Shame.  In our world today, we do not want to damage the psychological make-up of those around us or our children, so we give them the freedom of choice and try to soften the blow of sin and its consequences by calling it a poor choice and then softening the consequences.

Shame.  In the early 1700’s George Whitefield came to America from Ireland and began to preach across the colonies.  As he began to preach the “Great Awakening” among the early Americans began to take place. During this time of spiritual revival among the colonists many would stop their work for the day and go out into the field where Mr. Whitefield was preaching and listen to his sermons.  In his sermons that attracted thousands, he called these people sinners and the wrong they were committing sin, yet many admired and respected Mr. Whitefield and came to a saving knowledge of Jesus Christ through his ministry. According to Benjamin Franklin “It was wonderful to see the change soon made in the manners of our inhabitants.”  This change in peoples’ lives did not come about in the early history of America because Mr. Whitefield called sin a poor choice, rather he called it sin and revealed to these sinners the consequences for their sin and their need for a Savior.
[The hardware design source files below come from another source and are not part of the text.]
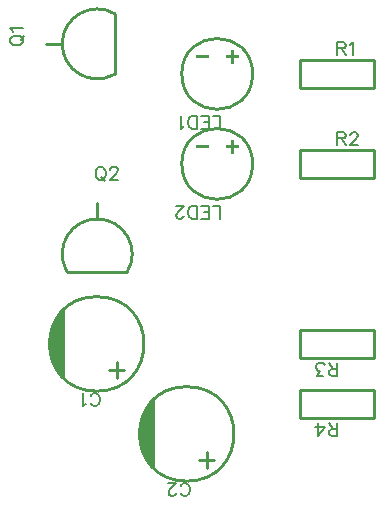
<source format=gto>
G04 Layer: TopSilkscreenLayer*
G04 EasyEDA v6.5.22, 2023-04-11 18:51:13*
G04 Gerber Generator version 0.2*
G04 Scale: 100 percent, Rotated: No, Reflected: No *
G04 Dimensions in millimeters *
G04 leading zeros omitted , absolute positions ,4 integer and 5 decimal *
%FSLAX45Y45*%
%MOMM*%

%ADD10C,0.1524*%
%ADD11C,0.2540*%

%LPD*%
D10*
X1467650Y-5579668D02*
G01*
X1472984Y-5590082D01*
X1483398Y-5600496D01*
X1493558Y-5605576D01*
X1514386Y-5605576D01*
X1524800Y-5600496D01*
X1535214Y-5590082D01*
X1540548Y-5579668D01*
X1545628Y-5563920D01*
X1545628Y-5538012D01*
X1540548Y-5522518D01*
X1535214Y-5512104D01*
X1524800Y-5501690D01*
X1514386Y-5496610D01*
X1493558Y-5496610D01*
X1483398Y-5501690D01*
X1472984Y-5512104D01*
X1467650Y-5522518D01*
X1433360Y-5584748D02*
G01*
X1422946Y-5590082D01*
X1407452Y-5605576D01*
X1407452Y-5496610D01*
X2229647Y-6341666D02*
G01*
X2234981Y-6352080D01*
X2245395Y-6362494D01*
X2255555Y-6367574D01*
X2276383Y-6367574D01*
X2286797Y-6362494D01*
X2297211Y-6352080D01*
X2302545Y-6341666D01*
X2307625Y-6325918D01*
X2307625Y-6300010D01*
X2302545Y-6284516D01*
X2297211Y-6274102D01*
X2286797Y-6263688D01*
X2276383Y-6258608D01*
X2255555Y-6258608D01*
X2245395Y-6263688D01*
X2234981Y-6274102D01*
X2229647Y-6284516D01*
X2190277Y-6341666D02*
G01*
X2190277Y-6346746D01*
X2184943Y-6357160D01*
X2179863Y-6362494D01*
X2169449Y-6367574D01*
X2148621Y-6367574D01*
X2138207Y-6362494D01*
X2133127Y-6357160D01*
X2127793Y-6346746D01*
X2127793Y-6336332D01*
X2133127Y-6325918D01*
X2143541Y-6310424D01*
X2195357Y-6258608D01*
X2122713Y-6258608D01*
X2565394Y-3257011D02*
G01*
X2565394Y-3148045D01*
X2565394Y-3148045D02*
G01*
X2503164Y-3148045D01*
X2468874Y-3257011D02*
G01*
X2468874Y-3148045D01*
X2468874Y-3257011D02*
G01*
X2401310Y-3257011D01*
X2468874Y-3205195D02*
G01*
X2427218Y-3205195D01*
X2468874Y-3148045D02*
G01*
X2401310Y-3148045D01*
X2367020Y-3257011D02*
G01*
X2367020Y-3148045D01*
X2367020Y-3257011D02*
G01*
X2330444Y-3257011D01*
X2314950Y-3251931D01*
X2304536Y-3241517D01*
X2299456Y-3231103D01*
X2294122Y-3215355D01*
X2294122Y-3189447D01*
X2299456Y-3173953D01*
X2304536Y-3163539D01*
X2314950Y-3153125D01*
X2330444Y-3148045D01*
X2367020Y-3148045D01*
X2259832Y-3236183D02*
G01*
X2249418Y-3241517D01*
X2233924Y-3257011D01*
X2233924Y-3148045D01*
X2565394Y-4019008D02*
G01*
X2565394Y-3910042D01*
X2565394Y-3910042D02*
G01*
X2503164Y-3910042D01*
X2468874Y-4019008D02*
G01*
X2468874Y-3910042D01*
X2468874Y-4019008D02*
G01*
X2401310Y-4019008D01*
X2468874Y-3967192D02*
G01*
X2427218Y-3967192D01*
X2468874Y-3910042D02*
G01*
X2401310Y-3910042D01*
X2367020Y-4019008D02*
G01*
X2367020Y-3910042D01*
X2367020Y-4019008D02*
G01*
X2330444Y-4019008D01*
X2314950Y-4013928D01*
X2304536Y-4003514D01*
X2299456Y-3993100D01*
X2294122Y-3977352D01*
X2294122Y-3951444D01*
X2299456Y-3935950D01*
X2304536Y-3925536D01*
X2314950Y-3915122D01*
X2330444Y-3910042D01*
X2367020Y-3910042D01*
X2254752Y-3993100D02*
G01*
X2254752Y-3998180D01*
X2249418Y-4008594D01*
X2244338Y-4013928D01*
X2233924Y-4019008D01*
X2213096Y-4019008D01*
X2202682Y-4013928D01*
X2197602Y-4008594D01*
X2192268Y-3998180D01*
X2192268Y-3987766D01*
X2197602Y-3977352D01*
X2208016Y-3961858D01*
X2259832Y-3910042D01*
X2187188Y-3910042D01*
X786381Y-2521452D02*
G01*
X791461Y-2531866D01*
X801875Y-2542280D01*
X812289Y-2547614D01*
X828037Y-2552694D01*
X853945Y-2552694D01*
X869439Y-2547614D01*
X879853Y-2542280D01*
X890267Y-2531866D01*
X895347Y-2521452D01*
X895347Y-2500624D01*
X890267Y-2490464D01*
X879853Y-2480050D01*
X869439Y-2474716D01*
X853945Y-2469636D01*
X828037Y-2469636D01*
X812289Y-2474716D01*
X801875Y-2480050D01*
X791461Y-2490464D01*
X786381Y-2500624D01*
X786381Y-2521452D01*
X874773Y-2505958D02*
G01*
X905761Y-2474716D01*
X807209Y-2435346D02*
G01*
X801875Y-2424932D01*
X786381Y-2409184D01*
X895347Y-2409184D01*
X1542539Y-3580376D02*
G01*
X1532125Y-3585456D01*
X1521711Y-3595870D01*
X1516377Y-3606284D01*
X1511297Y-3622032D01*
X1511297Y-3647940D01*
X1516377Y-3663434D01*
X1521711Y-3673848D01*
X1532125Y-3684262D01*
X1542539Y-3689342D01*
X1563367Y-3689342D01*
X1573527Y-3684262D01*
X1583941Y-3673848D01*
X1589275Y-3663434D01*
X1594355Y-3647940D01*
X1594355Y-3622032D01*
X1589275Y-3606284D01*
X1583941Y-3595870D01*
X1573527Y-3585456D01*
X1563367Y-3580376D01*
X1542539Y-3580376D01*
X1558033Y-3668768D02*
G01*
X1589275Y-3699756D01*
X1633979Y-3606284D02*
G01*
X1633979Y-3601204D01*
X1639059Y-3590790D01*
X1644393Y-3585456D01*
X1654807Y-3580376D01*
X1675381Y-3580376D01*
X1685795Y-3585456D01*
X1691129Y-3590790D01*
X1696209Y-3601204D01*
X1696209Y-3611618D01*
X1691129Y-3622032D01*
X1680715Y-3637526D01*
X1628645Y-3689342D01*
X1701543Y-3689342D01*
X3555992Y-2526278D02*
G01*
X3555992Y-2635244D01*
X3555992Y-2526278D02*
G01*
X3602728Y-2526278D01*
X3618222Y-2531358D01*
X3623556Y-2536692D01*
X3628636Y-2547106D01*
X3628636Y-2557520D01*
X3623556Y-2567934D01*
X3618222Y-2573014D01*
X3602728Y-2578094D01*
X3555992Y-2578094D01*
X3592314Y-2578094D02*
G01*
X3628636Y-2635244D01*
X3662926Y-2547106D02*
G01*
X3673340Y-2541772D01*
X3689088Y-2526278D01*
X3689088Y-2635244D01*
X3555992Y-3288276D02*
G01*
X3555992Y-3397242D01*
X3555992Y-3288276D02*
G01*
X3602728Y-3288276D01*
X3618222Y-3293356D01*
X3623556Y-3298690D01*
X3628636Y-3309104D01*
X3628636Y-3319518D01*
X3623556Y-3329932D01*
X3618222Y-3335012D01*
X3602728Y-3340092D01*
X3555992Y-3340092D01*
X3592314Y-3340092D02*
G01*
X3628636Y-3397242D01*
X3668260Y-3314184D02*
G01*
X3668260Y-3309104D01*
X3673340Y-3298690D01*
X3678674Y-3293356D01*
X3689088Y-3288276D01*
X3709662Y-3288276D01*
X3720076Y-3293356D01*
X3725410Y-3298690D01*
X3730490Y-3309104D01*
X3730490Y-3319518D01*
X3725410Y-3329932D01*
X3714996Y-3345426D01*
X3662926Y-3397242D01*
X3735824Y-3397242D01*
X3555992Y-5347705D02*
G01*
X3555992Y-5238739D01*
X3555992Y-5347705D02*
G01*
X3509256Y-5347705D01*
X3493762Y-5342625D01*
X3488428Y-5337291D01*
X3483348Y-5326877D01*
X3483348Y-5316463D01*
X3488428Y-5306049D01*
X3493762Y-5300969D01*
X3509256Y-5295889D01*
X3555992Y-5295889D01*
X3519670Y-5295889D02*
G01*
X3483348Y-5238739D01*
X3438644Y-5347705D02*
G01*
X3381494Y-5347705D01*
X3412482Y-5306049D01*
X3396988Y-5306049D01*
X3386574Y-5300969D01*
X3381494Y-5295889D01*
X3376160Y-5280141D01*
X3376160Y-5269727D01*
X3381494Y-5254233D01*
X3391908Y-5243819D01*
X3407402Y-5238739D01*
X3422896Y-5238739D01*
X3438644Y-5243819D01*
X3443724Y-5248899D01*
X3449058Y-5259313D01*
X3555992Y-5855705D02*
G01*
X3555992Y-5746739D01*
X3555992Y-5855705D02*
G01*
X3509256Y-5855705D01*
X3493762Y-5850625D01*
X3488428Y-5845291D01*
X3483348Y-5834877D01*
X3483348Y-5824463D01*
X3488428Y-5814049D01*
X3493762Y-5808969D01*
X3509256Y-5803889D01*
X3555992Y-5803889D01*
X3519670Y-5803889D02*
G01*
X3483348Y-5746739D01*
X3396988Y-5855705D02*
G01*
X3449058Y-5783061D01*
X3371080Y-5783061D01*
X3396988Y-5855705D02*
G01*
X3396988Y-5746739D01*
G36*
X1249019Y-4779975D02*
G01*
X1236268Y-4793945D01*
X1224127Y-4808474D01*
X1212646Y-4823510D01*
X1201826Y-4839055D01*
X1191717Y-4855006D01*
X1182268Y-4871415D01*
X1177798Y-4879746D01*
X1169466Y-4896713D01*
X1161897Y-4914036D01*
X1155039Y-4931714D01*
X1148994Y-4949596D01*
X1143711Y-4967782D01*
X1139240Y-4986172D01*
X1135583Y-5004714D01*
X1132687Y-5023408D01*
X1130655Y-5042204D01*
X1129385Y-5061102D01*
X1128979Y-5080000D01*
X1129385Y-5098897D01*
X1130655Y-5117795D01*
X1132687Y-5136591D01*
X1135583Y-5155285D01*
X1139240Y-5173827D01*
X1143711Y-5192217D01*
X1148994Y-5210352D01*
X1155039Y-5228285D01*
X1161897Y-5245912D01*
X1169466Y-5263235D01*
X1177798Y-5280202D01*
X1186891Y-5296814D01*
X1196695Y-5313019D01*
X1207160Y-5328767D01*
X1218285Y-5344058D01*
X1230122Y-5358841D01*
X1242568Y-5373065D01*
X1249019Y-5379974D01*
G37*
G36*
X2010968Y-5541975D02*
G01*
X1998268Y-5555945D01*
X1986127Y-5570474D01*
X1974646Y-5585510D01*
X1963826Y-5601055D01*
X1953717Y-5617006D01*
X1944268Y-5633415D01*
X1939798Y-5641746D01*
X1931466Y-5658713D01*
X1923897Y-5676036D01*
X1917039Y-5693664D01*
X1910994Y-5711596D01*
X1905711Y-5729782D01*
X1901240Y-5748172D01*
X1897583Y-5766714D01*
X1896008Y-5776010D01*
X1893570Y-5794806D01*
X1891944Y-5813653D01*
X1891385Y-5823051D01*
X1890979Y-5842000D01*
X1891385Y-5860897D01*
X1892655Y-5879795D01*
X1894687Y-5898591D01*
X1897583Y-5917285D01*
X1901240Y-5935827D01*
X1905711Y-5954217D01*
X1910994Y-5972352D01*
X1917039Y-5990285D01*
X1923897Y-6007912D01*
X1931466Y-6025235D01*
X1939798Y-6042202D01*
X1948891Y-6058814D01*
X1958695Y-6075019D01*
X1969160Y-6090767D01*
X1980285Y-6106058D01*
X1992122Y-6120841D01*
X2004568Y-6135065D01*
X2010968Y-6141974D01*
G37*
G36*
X2356967Y-2636316D02*
G01*
X2356967Y-2661716D01*
X2471267Y-2661716D01*
X2471267Y-2636316D01*
G37*
G36*
X2612186Y-2636418D02*
G01*
X2612186Y-2661818D01*
X2726486Y-2661818D01*
X2726486Y-2636418D01*
G37*
G36*
X2656636Y-2591968D02*
G01*
X2656636Y-2706268D01*
X2682036Y-2706268D01*
X2682036Y-2591968D01*
G37*
G36*
X2356967Y-3398316D02*
G01*
X2356967Y-3423716D01*
X2471267Y-3423716D01*
X2471267Y-3398316D01*
G37*
G36*
X2612186Y-3398418D02*
G01*
X2612186Y-3423818D01*
X2726486Y-3423818D01*
X2726486Y-3398418D01*
G37*
G36*
X2656636Y-3353968D02*
G01*
X2656636Y-3468268D01*
X2682036Y-3468268D01*
X2682036Y-3353968D01*
G37*
D11*
X1623997Y-5299989D02*
G01*
X1748457Y-5299989D01*
X1687497Y-5231409D02*
G01*
X1687497Y-5366029D01*
X2385994Y-6061986D02*
G01*
X2510454Y-6061986D01*
X2449494Y-5993406D02*
G01*
X2449494Y-6128026D01*
X1219197Y-2539994D02*
G01*
X1092197Y-2539994D01*
X1676397Y-2793994D02*
G01*
X1676397Y-2285994D01*
X1523997Y-4013192D02*
G01*
X1523997Y-3886192D01*
X1269997Y-4470392D02*
G01*
X1777997Y-4470392D01*
X3241032Y-2913374D02*
G01*
X3241032Y-2674614D01*
X3241032Y-2674614D02*
G01*
X3870952Y-2674614D01*
X3870952Y-2674614D02*
G01*
X3870952Y-2913374D01*
X3870952Y-2913374D02*
G01*
X3241032Y-2913374D01*
X3241032Y-3675372D02*
G01*
X3241032Y-3436612D01*
X3241032Y-3436612D02*
G01*
X3870952Y-3436612D01*
X3870952Y-3436612D02*
G01*
X3870952Y-3675372D01*
X3870952Y-3675372D02*
G01*
X3241032Y-3675372D01*
X3870952Y-4960609D02*
G01*
X3870952Y-5199369D01*
X3870952Y-5199369D02*
G01*
X3241032Y-5199369D01*
X3241032Y-5199369D02*
G01*
X3241032Y-4960609D01*
X3241032Y-4960609D02*
G01*
X3870952Y-4960609D01*
X3870952Y-5468609D02*
G01*
X3870952Y-5707369D01*
X3870952Y-5707369D02*
G01*
X3241032Y-5707369D01*
X3241032Y-5707369D02*
G01*
X3241032Y-5468609D01*
X3241032Y-5468609D02*
G01*
X3870952Y-5468609D01*
G75*
G01*
X1523743Y-5480040D02*
G03*
X1516631Y-5480040I-3556J399984D01*
G75*
G01*
X2285741Y-6242037D02*
G03*
X2278629Y-6242037I-3556J399984D01*
G75*
G01*
X1676397Y-2285995D02*
G03*
X1665839Y-2800038I-152400J-253999D01*
G75*
G01*
X1777997Y-4470392D02*
G03*
X1263955Y-4459834I-253999J152401D01*
G75*
G01
X2839994Y-2793995D02*
G03X2839994Y-2793995I-299999J0D01*
G75*
G01
X2839994Y-3555992D02*
G03X2839994Y-3555992I-299999J0D01*
M02*

</source>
Shame.  Guilt.  Consequences.  These serve as a reminder that the actions or words that were committed or said were wrong and need to be dealt with.  Don’t soft pedal sin as a poor choice, but rather face the music and deal with the consequences head on, admit your guilt to all it affects, and with help from a loving God seek to change your behavior.  There may be permanent consequences, but choose to never commit the same sin again.  God did not give the man and the woman an opportunity to commit the same sin again.  He banished them from the garden and they bore the consequences the rest of their lives; however, we must choose not to wallow in our shame but in the enveloping forgiveness of God.